A good one
by Guest Blogger
December 14, 2005
One of the many good days I’ve had out here so far was when we put the Billy Greene in the water for the first time since both the boat and I took a beating. It was a splendid day: the water and wind were mostly calm, and we were in a field of icebergs of all shapes and sizes. For a guy who likes to describe things, I gotta say it’s hard to figure how to describe the icebergs – someone on the bridge said it was like drifting through a modern sculpture exhibit, except these are constantly-changing, naturally forming structures that are not made with permanence and fame in mind.
Their forms and shapes vary wildly, from smooth, soft, Henry Moore-like creations to sharply angulated monoliths recalling the mesas and superstructures in northern Arizona. Countless cracks, facets, planes, holes, peaks, fissures, formations… a thorough lesson in variations in geometry and grace.
They were lit by different light all day, as down here the weather changes rapidly: within two hours we went from snowing, blustery conditions, to clear blue sky, to fog, back to a light snow, then broken clouds with beams of penetrating light at ‘sunset’, which this time of year lasts a couple of hours. When the sun lights up an iceberg directly, and there’s darkness in the background, it’s just breathtaking… Driving among these giants is a real treat – I just can’t stop grinning all day, though ya gotta look out for the ‘small’ ones – it wouldn’t be wise to smack into even the smallest chunk in the water with the RIB [rigid-(hulled) inflatable boat] – they may as well be rock as far as we’re concerned.

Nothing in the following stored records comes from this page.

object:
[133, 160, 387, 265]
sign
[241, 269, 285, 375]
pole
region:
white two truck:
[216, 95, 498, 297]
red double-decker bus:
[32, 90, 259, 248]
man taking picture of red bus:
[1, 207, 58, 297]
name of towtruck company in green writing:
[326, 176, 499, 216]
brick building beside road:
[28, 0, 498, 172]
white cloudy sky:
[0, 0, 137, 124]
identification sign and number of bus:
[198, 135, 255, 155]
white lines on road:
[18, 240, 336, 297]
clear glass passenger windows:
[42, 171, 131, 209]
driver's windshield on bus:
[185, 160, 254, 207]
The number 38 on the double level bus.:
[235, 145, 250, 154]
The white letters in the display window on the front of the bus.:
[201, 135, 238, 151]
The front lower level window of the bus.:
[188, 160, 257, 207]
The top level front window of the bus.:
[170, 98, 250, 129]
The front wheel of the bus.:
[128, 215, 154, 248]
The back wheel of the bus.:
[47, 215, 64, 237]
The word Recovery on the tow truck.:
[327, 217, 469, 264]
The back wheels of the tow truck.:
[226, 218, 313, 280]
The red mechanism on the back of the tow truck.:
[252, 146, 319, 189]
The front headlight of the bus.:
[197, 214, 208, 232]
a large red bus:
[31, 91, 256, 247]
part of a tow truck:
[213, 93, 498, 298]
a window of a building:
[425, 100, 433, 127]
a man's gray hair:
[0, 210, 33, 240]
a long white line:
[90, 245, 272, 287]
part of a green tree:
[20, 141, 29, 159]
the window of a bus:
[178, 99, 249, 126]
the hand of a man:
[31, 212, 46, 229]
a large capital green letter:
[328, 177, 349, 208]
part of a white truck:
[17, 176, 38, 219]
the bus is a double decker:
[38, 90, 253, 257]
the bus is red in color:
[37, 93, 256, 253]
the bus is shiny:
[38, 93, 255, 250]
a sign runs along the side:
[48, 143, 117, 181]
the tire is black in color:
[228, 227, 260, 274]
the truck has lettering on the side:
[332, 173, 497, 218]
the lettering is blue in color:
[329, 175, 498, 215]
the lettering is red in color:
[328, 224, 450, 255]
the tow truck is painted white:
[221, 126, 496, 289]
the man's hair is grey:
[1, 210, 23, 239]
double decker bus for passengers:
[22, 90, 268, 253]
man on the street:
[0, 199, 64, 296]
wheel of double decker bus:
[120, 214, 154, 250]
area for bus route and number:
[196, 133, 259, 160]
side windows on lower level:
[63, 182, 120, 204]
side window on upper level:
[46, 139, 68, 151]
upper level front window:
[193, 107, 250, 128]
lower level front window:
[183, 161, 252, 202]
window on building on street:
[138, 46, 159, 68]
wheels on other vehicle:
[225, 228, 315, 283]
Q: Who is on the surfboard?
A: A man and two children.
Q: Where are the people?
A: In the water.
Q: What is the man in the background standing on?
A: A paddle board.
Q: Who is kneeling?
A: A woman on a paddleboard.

The Arctic Sunrise kept fairly close to the Esperanza as we weaved in and out of the icebergs, sometimes passing on either side of one, in tandem. We were close enough to wave to each other on deck and figure out who was who…

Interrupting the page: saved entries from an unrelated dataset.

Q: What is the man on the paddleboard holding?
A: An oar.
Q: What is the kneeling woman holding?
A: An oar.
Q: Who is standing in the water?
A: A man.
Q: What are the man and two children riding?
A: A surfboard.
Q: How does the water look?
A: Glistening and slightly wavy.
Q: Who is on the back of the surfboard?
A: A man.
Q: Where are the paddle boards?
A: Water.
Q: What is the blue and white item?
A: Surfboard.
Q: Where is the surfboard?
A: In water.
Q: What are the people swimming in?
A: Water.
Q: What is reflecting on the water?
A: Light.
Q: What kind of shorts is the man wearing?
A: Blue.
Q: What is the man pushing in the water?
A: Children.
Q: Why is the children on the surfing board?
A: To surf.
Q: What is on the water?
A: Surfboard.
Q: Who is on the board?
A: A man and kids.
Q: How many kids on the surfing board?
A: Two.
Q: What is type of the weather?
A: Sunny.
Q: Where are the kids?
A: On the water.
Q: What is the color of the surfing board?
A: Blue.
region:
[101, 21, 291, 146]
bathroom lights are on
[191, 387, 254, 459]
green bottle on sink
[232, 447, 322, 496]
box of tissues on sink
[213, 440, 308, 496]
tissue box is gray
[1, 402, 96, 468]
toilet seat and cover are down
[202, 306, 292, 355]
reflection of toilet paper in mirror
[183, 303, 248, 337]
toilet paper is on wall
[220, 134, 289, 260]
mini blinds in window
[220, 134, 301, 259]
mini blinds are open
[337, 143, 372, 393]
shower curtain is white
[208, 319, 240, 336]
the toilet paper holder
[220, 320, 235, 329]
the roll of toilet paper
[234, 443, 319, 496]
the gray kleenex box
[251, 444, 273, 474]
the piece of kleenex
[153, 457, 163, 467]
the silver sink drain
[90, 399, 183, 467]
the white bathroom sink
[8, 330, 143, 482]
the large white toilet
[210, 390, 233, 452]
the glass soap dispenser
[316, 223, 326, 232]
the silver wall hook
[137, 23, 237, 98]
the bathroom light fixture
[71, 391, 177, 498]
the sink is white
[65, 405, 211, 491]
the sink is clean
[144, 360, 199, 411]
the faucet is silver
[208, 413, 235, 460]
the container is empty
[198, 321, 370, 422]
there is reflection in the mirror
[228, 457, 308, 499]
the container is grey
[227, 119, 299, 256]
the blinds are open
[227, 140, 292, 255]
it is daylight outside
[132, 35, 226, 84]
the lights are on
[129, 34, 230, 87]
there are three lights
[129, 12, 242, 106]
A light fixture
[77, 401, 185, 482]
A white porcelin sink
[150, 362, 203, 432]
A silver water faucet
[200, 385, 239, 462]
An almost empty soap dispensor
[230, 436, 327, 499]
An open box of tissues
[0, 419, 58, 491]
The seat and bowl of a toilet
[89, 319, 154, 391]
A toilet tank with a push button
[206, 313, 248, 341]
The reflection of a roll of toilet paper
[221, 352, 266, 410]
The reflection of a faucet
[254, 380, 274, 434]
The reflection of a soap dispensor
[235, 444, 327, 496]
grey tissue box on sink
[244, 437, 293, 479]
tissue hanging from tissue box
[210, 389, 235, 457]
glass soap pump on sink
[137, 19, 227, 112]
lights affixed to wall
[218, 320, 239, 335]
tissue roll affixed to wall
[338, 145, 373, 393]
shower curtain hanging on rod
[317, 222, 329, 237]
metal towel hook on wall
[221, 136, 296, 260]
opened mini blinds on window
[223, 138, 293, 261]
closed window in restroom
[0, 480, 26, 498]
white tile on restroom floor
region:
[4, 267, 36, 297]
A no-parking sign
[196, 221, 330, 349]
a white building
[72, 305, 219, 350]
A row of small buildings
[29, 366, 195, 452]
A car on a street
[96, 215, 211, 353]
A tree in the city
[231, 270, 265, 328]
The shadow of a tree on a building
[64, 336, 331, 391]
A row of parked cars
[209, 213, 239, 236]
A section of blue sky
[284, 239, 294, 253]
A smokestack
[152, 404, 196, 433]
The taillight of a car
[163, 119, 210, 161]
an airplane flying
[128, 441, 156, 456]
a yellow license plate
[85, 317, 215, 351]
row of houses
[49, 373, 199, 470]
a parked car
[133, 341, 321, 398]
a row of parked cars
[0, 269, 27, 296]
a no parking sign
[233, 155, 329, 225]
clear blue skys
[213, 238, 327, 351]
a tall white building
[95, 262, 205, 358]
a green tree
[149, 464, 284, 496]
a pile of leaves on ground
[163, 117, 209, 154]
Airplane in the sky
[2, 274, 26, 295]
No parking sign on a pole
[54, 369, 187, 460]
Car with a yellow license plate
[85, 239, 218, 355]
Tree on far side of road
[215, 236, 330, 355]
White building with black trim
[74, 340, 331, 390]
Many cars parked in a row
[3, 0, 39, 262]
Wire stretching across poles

We put the boat in without a hitch, easily took on two more folks from the pilot door, and after training hauled her onboard with no problems at all.
At the end of the day, most of us were on the bridge, gawking at icebergs. This crew tends to keep their noses down in their work, but the show we got in the ice field captured all of our attention and most of us were like little kids up on the bridge, pointing here and there and running around, taking snapshots and shaking our heads in wonder…
Perhaps even better, however, was that we spotted our first whales of the trip that morning, and my first whales ever! I ran alongside the bow as it rubbed and rolled and eventually dove under. The cherry on the cake of a perfect day already.